-- Entries provided follows --

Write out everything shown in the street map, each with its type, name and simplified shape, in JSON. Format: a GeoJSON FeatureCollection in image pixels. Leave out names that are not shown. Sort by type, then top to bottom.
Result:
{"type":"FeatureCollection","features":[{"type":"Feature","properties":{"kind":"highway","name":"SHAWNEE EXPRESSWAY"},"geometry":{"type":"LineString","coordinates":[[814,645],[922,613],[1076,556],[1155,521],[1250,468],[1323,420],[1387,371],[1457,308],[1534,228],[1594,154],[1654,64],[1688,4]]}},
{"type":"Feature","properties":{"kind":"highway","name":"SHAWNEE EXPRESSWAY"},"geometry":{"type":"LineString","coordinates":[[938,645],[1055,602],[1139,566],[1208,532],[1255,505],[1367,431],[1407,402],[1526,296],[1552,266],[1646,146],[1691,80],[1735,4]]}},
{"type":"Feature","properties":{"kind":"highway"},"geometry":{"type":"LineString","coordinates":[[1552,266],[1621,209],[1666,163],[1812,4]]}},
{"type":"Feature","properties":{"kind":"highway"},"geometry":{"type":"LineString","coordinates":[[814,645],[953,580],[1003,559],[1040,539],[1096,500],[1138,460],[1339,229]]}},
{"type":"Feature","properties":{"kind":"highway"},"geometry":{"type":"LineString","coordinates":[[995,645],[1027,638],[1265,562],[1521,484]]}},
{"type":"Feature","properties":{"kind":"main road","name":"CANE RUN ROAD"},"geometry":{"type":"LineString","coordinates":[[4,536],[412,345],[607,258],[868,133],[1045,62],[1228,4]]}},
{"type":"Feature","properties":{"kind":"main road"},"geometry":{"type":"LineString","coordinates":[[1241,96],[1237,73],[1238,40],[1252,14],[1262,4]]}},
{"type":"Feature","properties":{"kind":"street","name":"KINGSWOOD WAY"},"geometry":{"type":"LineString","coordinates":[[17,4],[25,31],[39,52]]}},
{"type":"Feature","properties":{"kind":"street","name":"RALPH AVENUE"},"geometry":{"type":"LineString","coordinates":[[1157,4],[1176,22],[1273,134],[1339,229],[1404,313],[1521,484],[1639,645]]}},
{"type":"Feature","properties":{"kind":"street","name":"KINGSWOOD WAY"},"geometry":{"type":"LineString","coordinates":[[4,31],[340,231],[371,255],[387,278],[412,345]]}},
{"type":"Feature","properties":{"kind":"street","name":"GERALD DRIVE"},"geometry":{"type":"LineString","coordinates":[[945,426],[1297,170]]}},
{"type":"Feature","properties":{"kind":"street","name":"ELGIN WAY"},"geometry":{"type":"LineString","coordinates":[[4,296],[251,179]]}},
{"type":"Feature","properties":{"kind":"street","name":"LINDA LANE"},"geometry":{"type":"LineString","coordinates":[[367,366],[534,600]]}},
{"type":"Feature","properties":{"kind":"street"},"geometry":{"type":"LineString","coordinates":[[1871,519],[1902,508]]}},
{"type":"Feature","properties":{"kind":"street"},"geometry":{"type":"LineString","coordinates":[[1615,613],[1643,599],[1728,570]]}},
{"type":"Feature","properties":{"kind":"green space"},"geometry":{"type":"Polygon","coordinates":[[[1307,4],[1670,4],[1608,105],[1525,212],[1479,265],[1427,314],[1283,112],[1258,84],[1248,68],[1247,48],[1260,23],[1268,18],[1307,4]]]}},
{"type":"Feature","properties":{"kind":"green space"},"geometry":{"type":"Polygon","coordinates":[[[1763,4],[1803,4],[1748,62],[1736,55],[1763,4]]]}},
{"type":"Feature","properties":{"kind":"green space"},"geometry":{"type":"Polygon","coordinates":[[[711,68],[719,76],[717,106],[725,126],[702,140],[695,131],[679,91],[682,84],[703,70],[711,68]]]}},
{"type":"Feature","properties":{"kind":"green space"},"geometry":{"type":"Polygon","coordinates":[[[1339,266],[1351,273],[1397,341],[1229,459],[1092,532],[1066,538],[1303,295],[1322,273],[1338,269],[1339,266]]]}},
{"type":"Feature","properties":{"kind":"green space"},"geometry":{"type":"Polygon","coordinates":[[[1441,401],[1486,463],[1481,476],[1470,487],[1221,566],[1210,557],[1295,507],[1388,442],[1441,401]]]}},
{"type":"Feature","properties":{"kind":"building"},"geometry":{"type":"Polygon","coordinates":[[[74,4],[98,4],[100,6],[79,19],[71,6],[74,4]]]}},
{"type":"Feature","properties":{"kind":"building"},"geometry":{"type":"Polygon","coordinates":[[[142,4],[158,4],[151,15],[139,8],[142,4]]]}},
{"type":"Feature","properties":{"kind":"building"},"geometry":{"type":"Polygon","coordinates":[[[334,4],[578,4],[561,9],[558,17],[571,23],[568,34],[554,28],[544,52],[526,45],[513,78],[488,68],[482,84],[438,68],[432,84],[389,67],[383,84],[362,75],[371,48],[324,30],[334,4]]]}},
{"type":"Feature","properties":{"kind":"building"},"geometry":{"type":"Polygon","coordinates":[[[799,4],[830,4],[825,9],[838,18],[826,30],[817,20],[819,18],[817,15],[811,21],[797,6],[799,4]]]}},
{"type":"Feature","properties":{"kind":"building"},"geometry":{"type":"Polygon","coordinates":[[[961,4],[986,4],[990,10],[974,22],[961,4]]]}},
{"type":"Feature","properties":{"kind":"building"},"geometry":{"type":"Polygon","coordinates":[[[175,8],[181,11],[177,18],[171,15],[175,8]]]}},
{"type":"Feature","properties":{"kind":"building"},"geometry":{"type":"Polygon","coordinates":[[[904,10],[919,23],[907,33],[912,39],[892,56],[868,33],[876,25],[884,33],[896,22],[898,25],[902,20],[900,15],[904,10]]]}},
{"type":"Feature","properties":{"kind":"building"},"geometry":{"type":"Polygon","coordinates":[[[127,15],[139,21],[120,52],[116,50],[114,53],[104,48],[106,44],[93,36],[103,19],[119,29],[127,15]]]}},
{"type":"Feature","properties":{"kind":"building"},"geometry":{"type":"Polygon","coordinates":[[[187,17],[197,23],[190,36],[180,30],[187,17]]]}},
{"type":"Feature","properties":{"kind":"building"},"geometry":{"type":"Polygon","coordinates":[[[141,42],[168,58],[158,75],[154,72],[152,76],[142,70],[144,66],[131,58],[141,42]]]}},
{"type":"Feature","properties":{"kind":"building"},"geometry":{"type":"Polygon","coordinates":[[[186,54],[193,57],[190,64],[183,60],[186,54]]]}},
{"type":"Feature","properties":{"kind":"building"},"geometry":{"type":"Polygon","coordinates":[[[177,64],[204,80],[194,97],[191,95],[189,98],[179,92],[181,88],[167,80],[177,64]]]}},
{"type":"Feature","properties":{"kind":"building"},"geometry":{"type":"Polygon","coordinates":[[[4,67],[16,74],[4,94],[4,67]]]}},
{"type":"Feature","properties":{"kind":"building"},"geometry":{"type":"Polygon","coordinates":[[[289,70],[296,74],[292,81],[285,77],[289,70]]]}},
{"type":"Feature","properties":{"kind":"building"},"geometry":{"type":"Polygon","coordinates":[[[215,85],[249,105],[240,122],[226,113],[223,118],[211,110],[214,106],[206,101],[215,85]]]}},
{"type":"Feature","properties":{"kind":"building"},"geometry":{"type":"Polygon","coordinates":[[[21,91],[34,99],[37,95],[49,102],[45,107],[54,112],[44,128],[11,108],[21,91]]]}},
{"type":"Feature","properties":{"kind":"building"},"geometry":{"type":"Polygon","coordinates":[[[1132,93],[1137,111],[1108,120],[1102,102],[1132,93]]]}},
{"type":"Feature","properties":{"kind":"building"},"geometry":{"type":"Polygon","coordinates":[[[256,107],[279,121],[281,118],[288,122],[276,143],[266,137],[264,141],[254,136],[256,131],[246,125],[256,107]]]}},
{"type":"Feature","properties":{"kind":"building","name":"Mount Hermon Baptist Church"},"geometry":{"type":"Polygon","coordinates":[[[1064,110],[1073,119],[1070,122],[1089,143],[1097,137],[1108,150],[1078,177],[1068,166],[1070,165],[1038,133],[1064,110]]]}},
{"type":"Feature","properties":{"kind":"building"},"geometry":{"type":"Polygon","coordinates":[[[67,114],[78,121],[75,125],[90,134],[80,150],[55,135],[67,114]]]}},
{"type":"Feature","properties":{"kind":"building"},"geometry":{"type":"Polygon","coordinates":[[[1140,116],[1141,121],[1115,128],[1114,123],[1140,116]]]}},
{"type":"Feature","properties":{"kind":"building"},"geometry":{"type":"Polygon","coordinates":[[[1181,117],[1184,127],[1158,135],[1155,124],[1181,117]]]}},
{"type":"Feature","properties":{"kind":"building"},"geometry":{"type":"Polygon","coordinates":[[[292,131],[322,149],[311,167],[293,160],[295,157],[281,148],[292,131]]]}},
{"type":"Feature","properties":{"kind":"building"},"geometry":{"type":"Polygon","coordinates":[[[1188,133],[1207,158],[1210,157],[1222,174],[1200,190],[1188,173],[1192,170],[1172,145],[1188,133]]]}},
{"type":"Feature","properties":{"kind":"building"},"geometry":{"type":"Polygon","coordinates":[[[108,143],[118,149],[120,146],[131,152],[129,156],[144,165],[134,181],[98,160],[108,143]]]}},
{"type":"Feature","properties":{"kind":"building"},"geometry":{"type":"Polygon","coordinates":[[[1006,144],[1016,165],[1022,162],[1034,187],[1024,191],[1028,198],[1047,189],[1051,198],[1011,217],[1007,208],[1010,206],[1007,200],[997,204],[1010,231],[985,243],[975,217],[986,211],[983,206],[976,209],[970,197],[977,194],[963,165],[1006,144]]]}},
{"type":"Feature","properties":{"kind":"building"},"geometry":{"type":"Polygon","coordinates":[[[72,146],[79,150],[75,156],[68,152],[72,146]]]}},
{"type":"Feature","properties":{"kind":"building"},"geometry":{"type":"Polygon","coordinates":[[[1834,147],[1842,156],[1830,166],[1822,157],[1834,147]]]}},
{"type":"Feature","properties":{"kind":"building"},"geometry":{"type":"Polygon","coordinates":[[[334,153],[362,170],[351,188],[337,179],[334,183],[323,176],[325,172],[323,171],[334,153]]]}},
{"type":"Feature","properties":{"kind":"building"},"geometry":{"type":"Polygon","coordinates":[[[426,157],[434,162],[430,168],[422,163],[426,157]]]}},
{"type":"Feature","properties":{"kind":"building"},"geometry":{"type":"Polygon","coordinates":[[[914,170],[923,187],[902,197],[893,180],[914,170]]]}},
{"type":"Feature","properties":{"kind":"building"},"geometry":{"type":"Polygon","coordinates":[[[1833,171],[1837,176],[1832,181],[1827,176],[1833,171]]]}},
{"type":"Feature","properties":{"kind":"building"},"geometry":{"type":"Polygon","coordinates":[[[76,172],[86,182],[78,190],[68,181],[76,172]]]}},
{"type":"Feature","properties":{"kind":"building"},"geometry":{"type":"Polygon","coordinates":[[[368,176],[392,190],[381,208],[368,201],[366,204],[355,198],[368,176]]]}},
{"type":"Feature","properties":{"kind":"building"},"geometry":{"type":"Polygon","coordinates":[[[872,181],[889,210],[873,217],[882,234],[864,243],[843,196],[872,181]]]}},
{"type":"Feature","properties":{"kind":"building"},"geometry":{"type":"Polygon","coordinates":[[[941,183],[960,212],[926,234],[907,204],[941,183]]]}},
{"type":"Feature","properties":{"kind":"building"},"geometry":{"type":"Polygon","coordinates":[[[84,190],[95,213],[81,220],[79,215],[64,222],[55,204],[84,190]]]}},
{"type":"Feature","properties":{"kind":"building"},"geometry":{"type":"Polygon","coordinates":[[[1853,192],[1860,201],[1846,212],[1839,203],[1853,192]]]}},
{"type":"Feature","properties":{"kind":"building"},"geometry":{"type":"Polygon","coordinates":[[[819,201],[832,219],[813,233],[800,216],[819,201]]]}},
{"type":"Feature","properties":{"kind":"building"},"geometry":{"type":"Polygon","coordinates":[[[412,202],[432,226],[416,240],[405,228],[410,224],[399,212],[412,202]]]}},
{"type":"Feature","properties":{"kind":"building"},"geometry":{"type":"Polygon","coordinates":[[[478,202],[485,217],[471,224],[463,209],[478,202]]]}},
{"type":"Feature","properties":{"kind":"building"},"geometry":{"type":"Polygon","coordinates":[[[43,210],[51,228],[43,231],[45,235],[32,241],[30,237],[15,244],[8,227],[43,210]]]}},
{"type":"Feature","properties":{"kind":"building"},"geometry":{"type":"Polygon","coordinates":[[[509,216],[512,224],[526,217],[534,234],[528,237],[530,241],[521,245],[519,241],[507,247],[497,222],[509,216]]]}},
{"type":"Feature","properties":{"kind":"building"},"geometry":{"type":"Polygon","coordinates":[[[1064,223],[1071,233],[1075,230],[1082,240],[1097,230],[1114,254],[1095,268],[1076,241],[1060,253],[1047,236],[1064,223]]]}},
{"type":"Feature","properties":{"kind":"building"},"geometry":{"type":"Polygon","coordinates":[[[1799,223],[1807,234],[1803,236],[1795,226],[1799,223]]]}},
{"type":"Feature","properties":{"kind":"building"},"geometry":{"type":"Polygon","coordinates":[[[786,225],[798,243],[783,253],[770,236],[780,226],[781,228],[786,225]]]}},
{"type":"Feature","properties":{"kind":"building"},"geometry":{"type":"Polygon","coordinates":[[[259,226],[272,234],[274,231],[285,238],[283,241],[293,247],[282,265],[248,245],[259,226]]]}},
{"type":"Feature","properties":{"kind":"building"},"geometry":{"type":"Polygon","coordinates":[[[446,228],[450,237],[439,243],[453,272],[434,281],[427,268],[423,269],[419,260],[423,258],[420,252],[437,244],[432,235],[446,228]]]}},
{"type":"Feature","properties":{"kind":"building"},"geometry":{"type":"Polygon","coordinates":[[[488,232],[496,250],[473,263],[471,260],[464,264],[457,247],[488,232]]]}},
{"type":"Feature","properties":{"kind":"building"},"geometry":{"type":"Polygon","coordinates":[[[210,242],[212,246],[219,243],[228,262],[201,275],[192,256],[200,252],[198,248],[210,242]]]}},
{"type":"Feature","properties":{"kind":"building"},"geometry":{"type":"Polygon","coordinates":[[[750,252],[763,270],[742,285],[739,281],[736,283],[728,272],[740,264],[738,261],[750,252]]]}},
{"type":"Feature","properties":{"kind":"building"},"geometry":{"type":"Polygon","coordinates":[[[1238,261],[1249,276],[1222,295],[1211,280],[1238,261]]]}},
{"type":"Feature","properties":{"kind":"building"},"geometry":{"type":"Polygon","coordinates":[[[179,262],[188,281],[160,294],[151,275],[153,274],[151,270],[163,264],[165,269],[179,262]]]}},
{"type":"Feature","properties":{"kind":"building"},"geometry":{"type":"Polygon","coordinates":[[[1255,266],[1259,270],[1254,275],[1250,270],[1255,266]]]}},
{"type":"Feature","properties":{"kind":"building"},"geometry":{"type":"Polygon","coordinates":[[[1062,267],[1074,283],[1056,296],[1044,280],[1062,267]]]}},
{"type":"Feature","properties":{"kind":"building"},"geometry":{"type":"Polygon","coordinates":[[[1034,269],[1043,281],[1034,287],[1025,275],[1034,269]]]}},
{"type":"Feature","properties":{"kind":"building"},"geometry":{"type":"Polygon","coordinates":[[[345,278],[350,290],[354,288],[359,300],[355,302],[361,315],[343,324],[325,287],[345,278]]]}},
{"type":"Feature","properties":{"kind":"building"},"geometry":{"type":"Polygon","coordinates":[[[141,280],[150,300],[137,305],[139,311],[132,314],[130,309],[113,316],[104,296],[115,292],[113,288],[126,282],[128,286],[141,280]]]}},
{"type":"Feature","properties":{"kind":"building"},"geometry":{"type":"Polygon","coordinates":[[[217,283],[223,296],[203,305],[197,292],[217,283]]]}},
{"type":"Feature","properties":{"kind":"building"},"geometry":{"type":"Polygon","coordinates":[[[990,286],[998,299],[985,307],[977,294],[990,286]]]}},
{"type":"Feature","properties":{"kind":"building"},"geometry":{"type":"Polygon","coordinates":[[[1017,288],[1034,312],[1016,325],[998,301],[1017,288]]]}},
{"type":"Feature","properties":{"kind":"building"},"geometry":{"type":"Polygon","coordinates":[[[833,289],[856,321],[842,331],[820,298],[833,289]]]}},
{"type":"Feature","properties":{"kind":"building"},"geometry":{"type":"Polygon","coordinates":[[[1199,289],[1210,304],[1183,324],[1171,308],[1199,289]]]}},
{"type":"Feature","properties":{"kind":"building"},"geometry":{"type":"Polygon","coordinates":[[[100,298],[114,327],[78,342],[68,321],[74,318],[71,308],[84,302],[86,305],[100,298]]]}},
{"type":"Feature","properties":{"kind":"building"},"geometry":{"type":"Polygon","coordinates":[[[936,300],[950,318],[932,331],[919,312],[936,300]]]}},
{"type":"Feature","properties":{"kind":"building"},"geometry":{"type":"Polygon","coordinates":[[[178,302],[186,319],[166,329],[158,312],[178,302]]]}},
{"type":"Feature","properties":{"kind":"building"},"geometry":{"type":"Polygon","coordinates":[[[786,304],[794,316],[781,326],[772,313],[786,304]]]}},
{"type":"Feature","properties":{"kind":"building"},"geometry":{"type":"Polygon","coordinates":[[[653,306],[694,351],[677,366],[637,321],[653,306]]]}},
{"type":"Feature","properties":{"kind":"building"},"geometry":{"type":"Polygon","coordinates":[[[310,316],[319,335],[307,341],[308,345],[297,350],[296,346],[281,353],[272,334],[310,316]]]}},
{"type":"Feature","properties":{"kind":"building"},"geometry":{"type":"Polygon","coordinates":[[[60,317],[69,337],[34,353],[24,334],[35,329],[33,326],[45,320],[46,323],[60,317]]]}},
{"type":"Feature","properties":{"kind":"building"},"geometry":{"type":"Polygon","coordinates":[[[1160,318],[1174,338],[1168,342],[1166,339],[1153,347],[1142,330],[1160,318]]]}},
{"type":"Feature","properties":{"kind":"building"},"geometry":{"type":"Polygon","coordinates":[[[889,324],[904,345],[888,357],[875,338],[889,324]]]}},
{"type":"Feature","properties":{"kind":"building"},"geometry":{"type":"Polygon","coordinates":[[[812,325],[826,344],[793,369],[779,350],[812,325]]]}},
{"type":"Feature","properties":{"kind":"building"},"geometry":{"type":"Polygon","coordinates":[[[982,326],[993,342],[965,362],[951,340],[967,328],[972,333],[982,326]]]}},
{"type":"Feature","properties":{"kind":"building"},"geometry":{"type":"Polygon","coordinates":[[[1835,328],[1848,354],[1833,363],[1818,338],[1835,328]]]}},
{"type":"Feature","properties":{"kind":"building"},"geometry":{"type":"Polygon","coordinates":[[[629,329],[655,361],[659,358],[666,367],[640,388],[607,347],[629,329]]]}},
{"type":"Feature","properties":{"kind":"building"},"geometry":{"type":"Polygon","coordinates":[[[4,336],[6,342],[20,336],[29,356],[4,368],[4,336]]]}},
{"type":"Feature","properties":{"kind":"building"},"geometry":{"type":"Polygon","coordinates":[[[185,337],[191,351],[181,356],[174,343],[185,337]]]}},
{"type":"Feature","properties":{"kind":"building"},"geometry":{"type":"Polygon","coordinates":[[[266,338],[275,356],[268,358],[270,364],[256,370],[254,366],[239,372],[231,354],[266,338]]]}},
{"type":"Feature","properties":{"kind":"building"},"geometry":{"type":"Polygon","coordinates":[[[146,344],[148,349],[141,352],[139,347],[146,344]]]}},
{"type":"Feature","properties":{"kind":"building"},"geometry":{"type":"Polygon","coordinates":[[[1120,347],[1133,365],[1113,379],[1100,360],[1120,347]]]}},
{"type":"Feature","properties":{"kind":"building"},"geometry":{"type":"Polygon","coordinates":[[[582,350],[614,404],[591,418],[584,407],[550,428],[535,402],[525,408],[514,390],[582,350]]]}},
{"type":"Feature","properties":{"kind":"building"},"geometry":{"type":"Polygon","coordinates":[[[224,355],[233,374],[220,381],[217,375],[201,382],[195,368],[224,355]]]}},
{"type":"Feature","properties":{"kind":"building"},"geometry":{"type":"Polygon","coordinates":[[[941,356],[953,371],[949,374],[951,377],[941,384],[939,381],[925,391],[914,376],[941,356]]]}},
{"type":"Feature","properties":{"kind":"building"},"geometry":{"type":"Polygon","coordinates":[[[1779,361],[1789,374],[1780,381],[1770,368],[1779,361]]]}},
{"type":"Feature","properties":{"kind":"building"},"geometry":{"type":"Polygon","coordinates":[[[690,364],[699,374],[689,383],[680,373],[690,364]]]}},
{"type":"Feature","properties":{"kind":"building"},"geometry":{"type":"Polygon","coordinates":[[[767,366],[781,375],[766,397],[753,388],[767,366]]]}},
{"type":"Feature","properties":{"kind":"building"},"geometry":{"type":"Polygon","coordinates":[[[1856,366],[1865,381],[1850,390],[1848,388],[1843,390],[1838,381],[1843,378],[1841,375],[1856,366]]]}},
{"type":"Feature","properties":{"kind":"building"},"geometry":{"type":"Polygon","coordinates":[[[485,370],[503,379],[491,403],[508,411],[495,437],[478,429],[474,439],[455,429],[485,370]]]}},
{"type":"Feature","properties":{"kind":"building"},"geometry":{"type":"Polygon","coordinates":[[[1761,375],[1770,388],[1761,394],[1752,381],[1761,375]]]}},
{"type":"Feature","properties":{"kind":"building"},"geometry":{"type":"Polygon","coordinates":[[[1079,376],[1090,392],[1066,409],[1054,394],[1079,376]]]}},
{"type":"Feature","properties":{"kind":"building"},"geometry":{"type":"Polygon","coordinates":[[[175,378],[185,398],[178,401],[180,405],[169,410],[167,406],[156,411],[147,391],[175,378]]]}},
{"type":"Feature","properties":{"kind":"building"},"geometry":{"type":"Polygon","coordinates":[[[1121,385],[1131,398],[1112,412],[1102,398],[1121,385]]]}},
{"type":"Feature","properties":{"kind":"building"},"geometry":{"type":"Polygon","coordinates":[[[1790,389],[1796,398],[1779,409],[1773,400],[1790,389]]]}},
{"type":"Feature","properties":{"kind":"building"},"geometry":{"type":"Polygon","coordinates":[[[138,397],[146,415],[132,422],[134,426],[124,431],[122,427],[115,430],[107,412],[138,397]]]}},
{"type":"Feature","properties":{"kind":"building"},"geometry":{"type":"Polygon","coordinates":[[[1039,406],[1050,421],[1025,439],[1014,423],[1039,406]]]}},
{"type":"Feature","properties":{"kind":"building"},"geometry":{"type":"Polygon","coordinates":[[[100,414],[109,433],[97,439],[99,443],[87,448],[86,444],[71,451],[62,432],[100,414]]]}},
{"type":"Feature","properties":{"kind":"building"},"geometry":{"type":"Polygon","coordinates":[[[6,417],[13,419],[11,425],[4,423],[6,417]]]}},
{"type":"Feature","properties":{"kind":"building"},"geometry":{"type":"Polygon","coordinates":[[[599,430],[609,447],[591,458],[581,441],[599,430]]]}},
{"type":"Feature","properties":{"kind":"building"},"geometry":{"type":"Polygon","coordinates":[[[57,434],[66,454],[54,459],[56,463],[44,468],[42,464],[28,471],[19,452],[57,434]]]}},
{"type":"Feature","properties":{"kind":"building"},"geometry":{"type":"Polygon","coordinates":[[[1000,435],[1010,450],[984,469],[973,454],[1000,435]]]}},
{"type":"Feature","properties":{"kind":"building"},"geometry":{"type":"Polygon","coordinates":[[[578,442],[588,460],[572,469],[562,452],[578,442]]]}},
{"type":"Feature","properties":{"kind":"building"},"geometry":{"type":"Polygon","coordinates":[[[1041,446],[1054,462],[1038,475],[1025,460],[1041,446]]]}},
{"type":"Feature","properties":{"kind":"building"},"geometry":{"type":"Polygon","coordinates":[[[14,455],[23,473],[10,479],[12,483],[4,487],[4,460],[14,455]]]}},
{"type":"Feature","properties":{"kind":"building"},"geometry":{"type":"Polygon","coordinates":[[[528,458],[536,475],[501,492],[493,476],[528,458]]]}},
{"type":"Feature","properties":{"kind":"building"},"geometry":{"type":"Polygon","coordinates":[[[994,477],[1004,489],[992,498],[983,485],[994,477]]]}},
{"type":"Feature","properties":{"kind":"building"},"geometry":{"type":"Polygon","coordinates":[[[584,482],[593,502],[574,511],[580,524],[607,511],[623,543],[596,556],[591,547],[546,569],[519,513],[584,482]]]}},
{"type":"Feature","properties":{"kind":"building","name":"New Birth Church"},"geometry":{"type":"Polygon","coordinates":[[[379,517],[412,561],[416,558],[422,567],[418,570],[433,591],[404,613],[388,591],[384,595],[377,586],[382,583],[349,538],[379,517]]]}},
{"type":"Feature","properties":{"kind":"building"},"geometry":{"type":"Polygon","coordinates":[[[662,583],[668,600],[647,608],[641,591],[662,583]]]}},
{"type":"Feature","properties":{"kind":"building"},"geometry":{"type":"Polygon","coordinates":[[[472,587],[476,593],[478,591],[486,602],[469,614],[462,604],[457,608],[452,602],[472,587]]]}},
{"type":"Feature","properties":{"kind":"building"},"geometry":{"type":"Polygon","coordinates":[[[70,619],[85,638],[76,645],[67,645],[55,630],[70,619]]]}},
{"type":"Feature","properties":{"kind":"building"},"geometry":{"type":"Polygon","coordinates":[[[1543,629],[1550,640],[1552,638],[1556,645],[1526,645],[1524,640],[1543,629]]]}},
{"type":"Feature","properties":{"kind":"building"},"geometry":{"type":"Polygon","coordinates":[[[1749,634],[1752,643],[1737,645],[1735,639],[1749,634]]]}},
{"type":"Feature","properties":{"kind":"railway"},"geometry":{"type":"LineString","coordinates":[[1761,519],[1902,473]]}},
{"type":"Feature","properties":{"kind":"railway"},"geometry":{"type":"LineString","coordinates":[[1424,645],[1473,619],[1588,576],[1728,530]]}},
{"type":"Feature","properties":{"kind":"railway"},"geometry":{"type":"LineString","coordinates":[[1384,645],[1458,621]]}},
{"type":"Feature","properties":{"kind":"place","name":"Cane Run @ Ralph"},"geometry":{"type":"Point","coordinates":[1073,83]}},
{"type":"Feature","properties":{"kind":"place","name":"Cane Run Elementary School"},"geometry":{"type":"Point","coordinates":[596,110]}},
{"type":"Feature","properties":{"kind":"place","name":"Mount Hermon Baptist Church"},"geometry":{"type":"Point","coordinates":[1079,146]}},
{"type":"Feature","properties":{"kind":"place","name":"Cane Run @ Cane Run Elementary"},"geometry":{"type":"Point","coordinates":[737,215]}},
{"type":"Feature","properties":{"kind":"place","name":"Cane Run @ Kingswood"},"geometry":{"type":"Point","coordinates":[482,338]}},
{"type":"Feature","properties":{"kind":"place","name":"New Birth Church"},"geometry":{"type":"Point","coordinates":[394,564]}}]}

-- Entries provided concluded --

Try it: Within the records, tally every line that contains the word "Elementary". Only the resulting number should be given.

Response area: 2